Texto mostrado |
· · · · ·

Estar en contra de los empresarios es lo mismo que estar en contra de los trabajadores, y ambas posturas son un absurdo político y operativamente obstructoras para el desarrollo del país.
Las relaciones entre trabajadores y empresarios en los últimos cuarenta años en Chile, han estado marcadas por una brutal desigualdad en la distribución de poder en total detrimento para los trabajadores.
Este largo período se ha dividido en 17 años de una dictadura militar-cívica de (ultra) derecha y en 23 años de una democracia «imperfecta», determinada por los amarres dictatoriales.
En el primer período se sentaron las bases de una desigualdad consagrada en un Estatuto de los Trabajadores de 1979, que sonroja al más obcecado de los conservadores; entre otros despropósitos y a vuelo de pájaro: derecho a huelga, pero con la condición de reemplazo de los trabajadores en huelga; derecho a una negociación colectiva parcial y delimitada, con el sólo afán de fragmentarla de modo que se produzca una atomización de las organizaciones sindicales. A esto se agrega una represión sistemática desde el mismo Estado totalitario, encarcelando, torturando y asesinando a los dirigentes sindicales.

· · · · ·

Datos proporcionados |
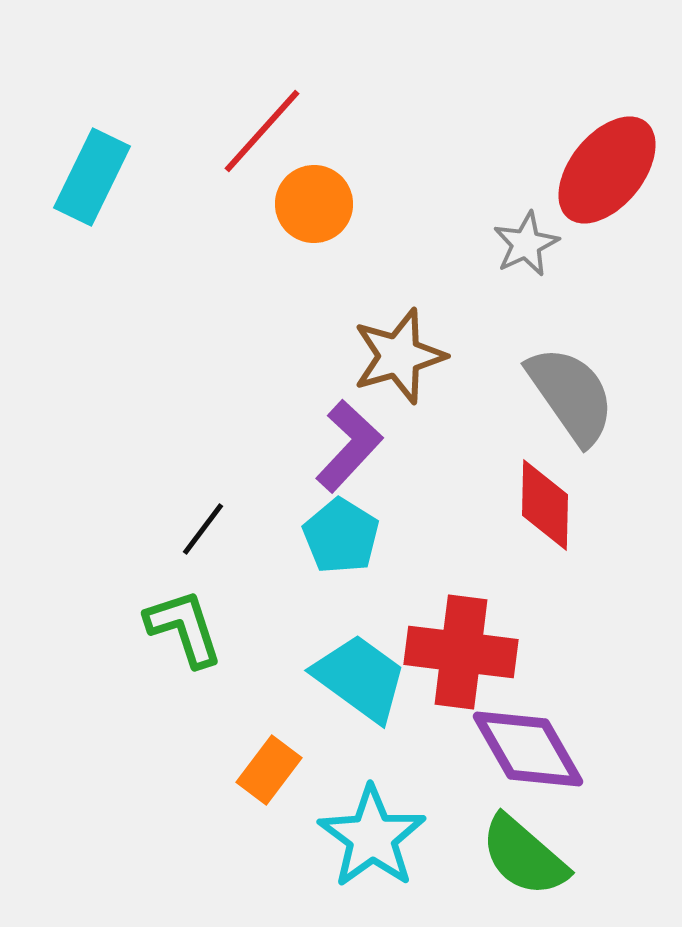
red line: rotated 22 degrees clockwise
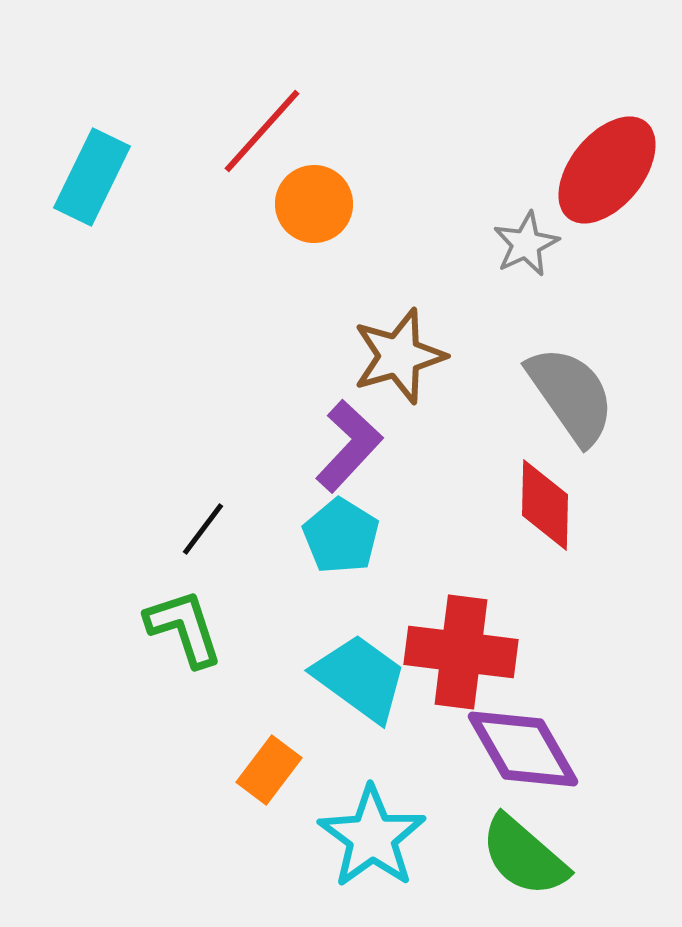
purple diamond: moved 5 px left
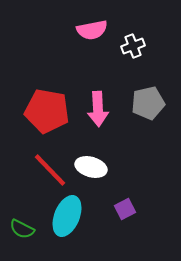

· · · · ·

Reproduce, por favor, el tramo del texto sobre las relaciones laborales en Chile que va desde "En el primer" hasta "los dirigentes sindicales.".

Respuesta escrita |
En el primer período se sentaron las bases de una desigualdad consagrada en un Estatuto de los Trabajadores de 1979, que sonroja al más obcecado de los conservadores; entre otros despropósitos y a vuelo de pájaro: derecho a huelga, pero con la condición de reemplazo de los trabajadores en huelga; derecho a una negociación colectiva parcial y delimitada, con el sólo afán de fragmentarla de modo que se produzca una atomización de las organizaciones sindicales. A esto se agrega una represión sistemática desde el mismo Estado totalitario, encarcelando, torturando y asesinando a los dirigentes sindicales.